The appeal of many PEPs for plan sponsors is that the PPP might take on, or work with another vendor to provide, a 3(16) administrative fiduciary role, with responsibility for day-to-day plan management and decisions on things like participant loans and distributions. The PPP or a partner provider might take on a 3(38) investment manager role as well.

“If you’ve been doing administrator tasks yourself, and you’re moving to a 3(16), you’re going to want to make sure you understand the roles and responsibilities,” Parks says. “How will you work with that provider in terms of the workflow and the approval process? How often do you need to be in the loop or not?”

While many vendors have introduced PEPs to market, they’re still a relatively nascent product, which means that the plan sponsors might not find all the bells and whistles available from some individual 401(k) plan providers. Employers will want to look at what type of features any given PEP includes, such as the investment menu, plan design features, and financial wellness or other education-related offerings.
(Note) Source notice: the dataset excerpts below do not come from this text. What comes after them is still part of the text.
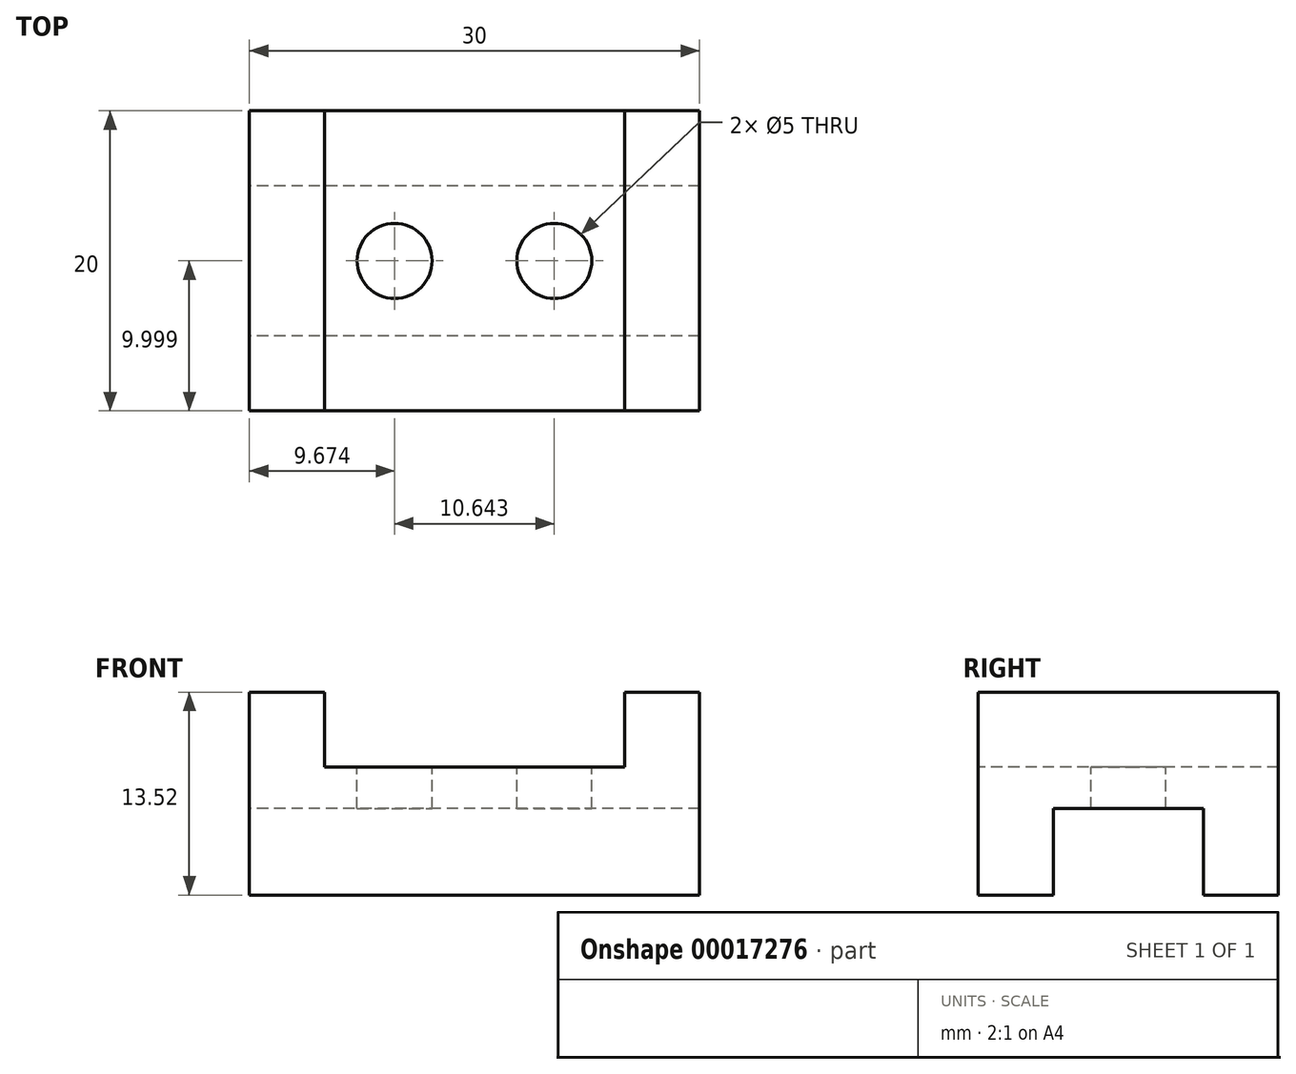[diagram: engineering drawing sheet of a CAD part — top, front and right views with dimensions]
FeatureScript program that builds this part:
annotation { "Feature Type Name" : "Feature", "Feature Type Description" : "" }
export const myFeature = defineFeature(function(context is Context, id is Id, definition is map)
    precondition{}
    {
        {
            var Q0;
            Q0=qCreatedBy(makeId("Right.planeOp"),FACE);
            var sketch = newSketch(context, id + "F0", { "sketchPlane" : qUnion([Q0])});
            skLineSegment(sketch, "E0", {"start": v(-11.68, -5.77) * mm, "end": v(-11.68, 7.75) * mm});
            skLineSegment(sketch, "E1", {"start": v(-11.68, 7.75) * mm, "end": v(8.32, 7.75) * mm});
            skLineSegment(sketch, "E2", {"start": v(8.32, 7.75) * mm, "end": v(8.32, -5.77) * mm});
            skLineSegment(sketch, "E3", {"start": v(8.32, -5.77) * mm, "end": v(3.32, -5.77) * mm});
            skLineSegment(sketch, "E4", {"start": v(3.32, -5.77) * mm, "end": v(3.32, 0) * mm});
            skLineSegment(sketch, "E5", {"start": v(3.32, 0) * mm, "end": v(-6.68, 0) * mm});
            skLineSegment(sketch, "E6", {"start": v(-6.68, 0) * mm, "end": v(-6.68, -5.77) * mm});
            skLineSegment(sketch, "E7", {"start": v(-6.68, -5.77) * mm, "end": v(-11.68, -5.77) * mm});
            skSolve(sketch);
        }
        {
            var Q0;
            Q0=makeQuery(id+"F0.imprint","IMPRINT",FACE,{"disambiguationData":[TD([[makeQuery(id+"F0.imprint","IMPRINT",EDGE,{"derivedFrom":sQuery(id+"F0.wireOp",EDGE,"E0")}),-1.0]])]});
            extrude(context, id + "F1", {"entities" : qUnion([Q0]), "depth" : 30 * mm});
        }
        {
            var Q0;
            Q0=makeQuery(id+"F1.opExtrude","SWEPT_FACE",FACE,{"disambiguationData":[OSD([sQuery(id+"F0.wireOp",EDGE,"E0")])]});
            var sketch = newSketch(context, id + "F2", { "sketchPlane" : qUnion([Q0])});
            skLineSegment(sketch, "E8", {"start": v(5, 7.75) * mm, "end": v(5, 2.75) * mm});
            skLineSegment(sketch, "E9", {"start": v(5, 2.75) * mm, "end": v(25, 2.75) * mm});
            skLineSegment(sketch, "E10", {"start": v(25, 2.75) * mm, "end": v(25, 7.75) * mm});
            skLineSegment(sketch, "E11", {"start": v(25, 7.75) * mm, "end": v(5, 7.75) * mm});
            skLineSegment(sketch, "E12", {"start": v(0, 7.75) * mm, "end": v(5, 7.75) * mm});
            skLineSegment(sketch, "E13", {"start": v(25, 7.75) * mm, "end": v(30, 7.75) * mm});
            skSolve(sketch);
        }
        {
            var Q0;
            Q0=makeQuery(id+"F2.imprint","IMPRINT",FACE,{"disambiguationData":[TD([[makeQuery(id+"F2.imprint","IMPRINT",EDGE,{"derivedFrom":sQuery(id+"F2.wireOp",EDGE,"E8")}),1.0]])]});
            extrude(context, id + "F3", {"entities" : qUnion([Q0]), "operationType" : NewBodyOperationType.REMOVE, "oppositeDirection" : true, "depth" : 25 * mm});
        }
        {
            var Q0;
            Q0=makeQuery(id+"F3.boolean.opBoolean","COPY",FACE,{"derivedFrom":makeQuery(id+"F3.opExtrude","SWEPT_FACE",FACE,{"disambiguationData":[OSD([sQuery(id+"F2.wireOp",EDGE,"E9")])]})});
            var sketch = newSketch(context, id + "F4", { "sketchPlane" : qUnion([Q0])});
            skCircle(sketch, "E14", {"center": v(9.67, -1.68) * mm, "radius": 2.5 * mm});
            skCircle(sketch, "E15", {"center": v(20.32, -1.68) * mm, "radius": 2.5 * mm});
            skSolve(sketch);
        }
        {
            var Q0;
            Q0 = qSketchRegion(id + "F4", true);
            extrude(context, id + "F5", {"entities" : qUnion([Q0]), "operationType" : NewBodyOperationType.REMOVE, "oppositeDirection" : true, "depth" : 25 * mm});
        }
    });
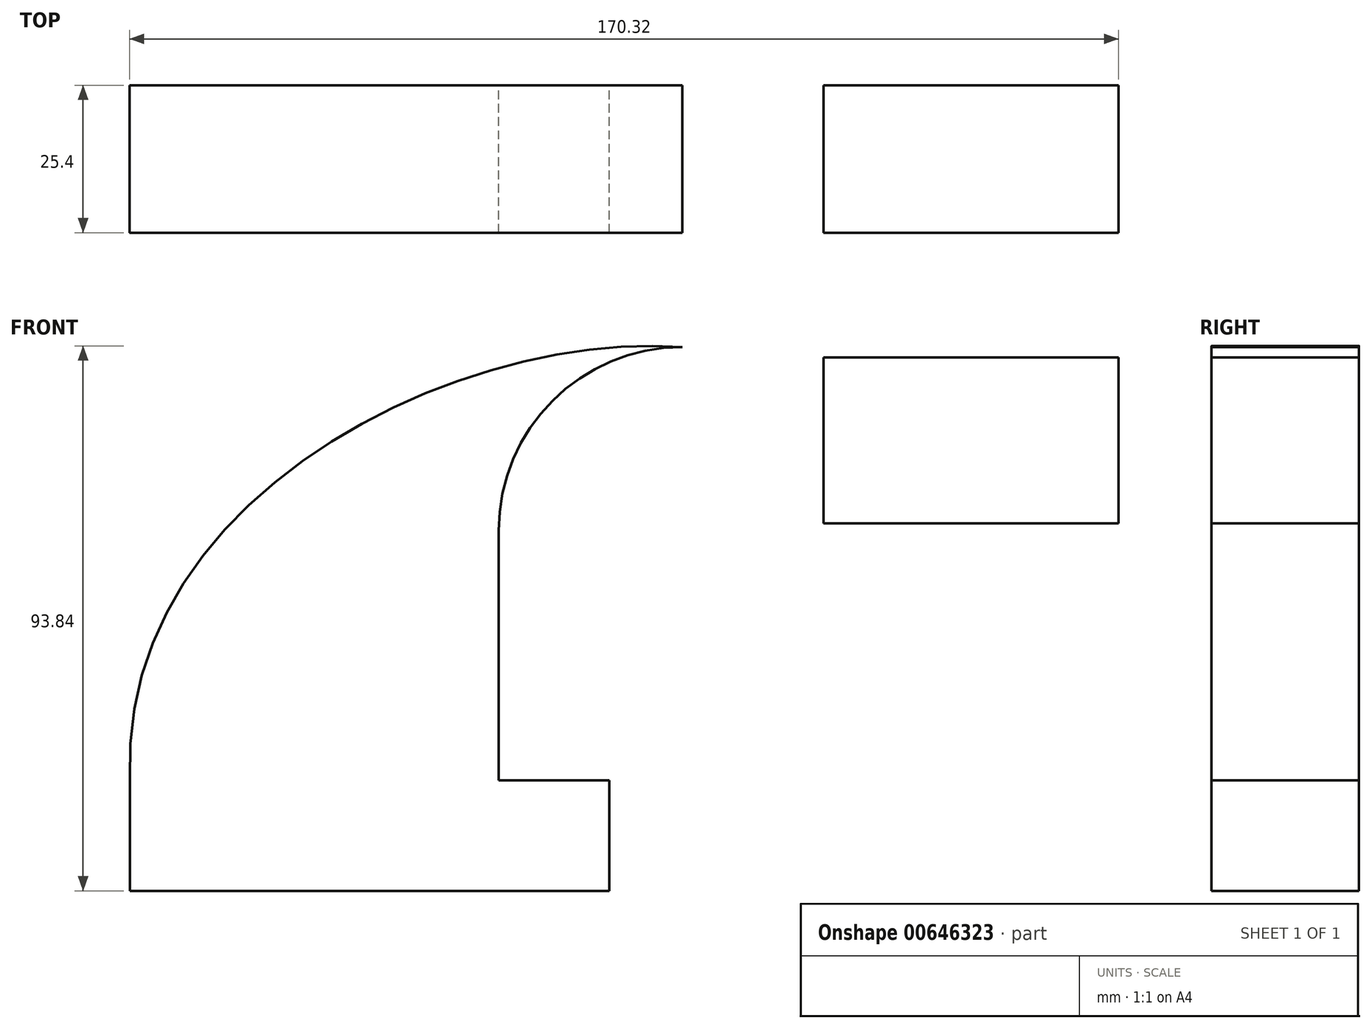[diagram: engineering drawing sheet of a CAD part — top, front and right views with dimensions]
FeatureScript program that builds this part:
annotation { "Feature Type Name" : "Feature", "Feature Type Description" : "" }
export const myFeature = defineFeature(function(context is Context, id is Id, definition is map)
    precondition{}
    {
        {
            var Q0;
            Q0=qCreatedBy(makeId("Front.planeOp"),FACE);
            var sketch = newSketch(context, id + "F0", { "sketchPlane" : qUnion([Q0])});
            skLineSegment(sketch, "E0.bottom", {"start": v(-41.28, -9.53) * mm, "end": v(41.28, -9.53) * mm});
            skLineSegment(sketch, "E0.top", {"start": v(-41.28, 9.52) * mm, "end": v(41.28, 9.52) * mm});
            skLineSegment(sketch, "E0.left", {"start": v(-41.27, -9.53) * mm, "end": v(-41.28, 9.52) * mm});
            skLineSegment(sketch, "E0.right", {"start": v(41.28, -9.53) * mm, "end": v(41.28, 9.52) * mm});
            skPoint(sketch, "E0.middle", {"position": v(0, 0) * mm});
            skLineSegment(sketch, "E1.bottom", {"start": v(78.18, 53.73) * mm, "end": v(128.98, 53.73) * mm});
            skLineSegment(sketch, "E1.top", {"start": v(78.18, 82.3) * mm, "end": v(128.98, 82.3) * mm});
            skLineSegment(sketch, "E1.left", {"start": v(78.18, 53.73) * mm, "end": v(78.18, 82.3) * mm});
            skLineSegment(sketch, "E1.right", {"start": v(128.98, 53.73) * mm, "end": v(128.98, 82.3) * mm});
            skPoint(sketch, "E1.middle", {"position": v(103.58, 68.02) * mm});
            skLineSegment(sketch, "E2", {"start": v(41.27, 9.52) * mm, "end": v(41.27, 52.52) * mm});
            skArc(sketch, "E3", {"start": v(41.28, 52.52) * mm, "mid": v(44.95, 61.4) * mm, "end": v(53.82, 65.07) * mm});
            skLineSegment(sketch, "E4", {"start": v(53.82, 65.07) * mm, "end": v(91.3, 65.07) * mm});
            skLineSegment(sketch, "E5.0", {"start": v(53.82, 84.12) * mm, "end": v(91.3, 84.12) * mm});
            skArc(sketch, "E5.1", {"start": v(22.23, 52.52) * mm, "mid": v(31.48, 74.86) * mm, "end": v(53.82, 84.12) * mm});
            skLineSegment(sketch, "E5.2", {"start": v(22.22, 9.52) * mm, "end": v(22.22, 52.52) * mm});
            skLineSegment(sketch, "E6", {"start": v(103.58, 53.73) * mm, "end": v(103.58, 82.3) * mm});
            skFitSpline(sketch, "E7", {"points": [v(-41.28, 9.52) * mm, v(53.82, 84.12) * mm], "startDerivative": vector(-6.78, 146.54) * mm, "endDerivative": vector(116.3, -8.55) * mm});
            skSolve(sketch);
        }
        {
            var Q0;
            Q0 = qSketchRegion(id + "F0", true);
            extrude(context, id + "F1", {"entities" : qUnion([Q0]), "depth" : 25.4 * mm, "offsetDistance" : 25.4 * mm});
        }
    });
“They might be perceived as being a little restrictive in what they’re offering you,” Parks says. “It’s one-size-fits-most. So, if you already have a plan and provisions that you’ve chosen, you’re going to want to make sure it’s compatible with the PEP. You may need to make some changes or modernize your existing plan design.”

Employers that are looking to roll an existing plan into a PEP will also need to make sure that the transition doesn’t run afoul of the Employee Retirement Income Security Act anti-cutback rules, which prevent plan fiduciaries from moving to a plan design that offers less generous benefits than what employees had been getting.

Another question the RFP should ask is which payroll providers the PEP can integrate with. “Ideally, the PEP should have the ability to integrate with your payroll,” Parks says. “Good, clean, frequent payroll data is what will make everything successful.”

Once a plan sponsor has received RFPs from multiple providers, Parks says, they should approach the selection process as they would any other fiduciary decision: Using a measured, documented process.

As with all fiduciary decisions, cost is an important factor, but not the only one that employers should consider when selecting a PEP. Still, plan sponsors should ask about additional fees, as some PEPs might levy additional charges for services like the required annual audit, says Parks.

When making the final decision on a PPP, plan sponsors “want to make sure you’re comparing apples to apples,” Parks says. “You might need to do a spreadsheet for side-by-side comparison. If you’re in any doubt about something, ask for clarification.”

RFPs can also help employers with their fiduciary responsibility to monitor PPPs over time. Employers should keep in mind that since many PEPs are brand new, it’s possible that providers’ offerings and delivery models will evolve over time.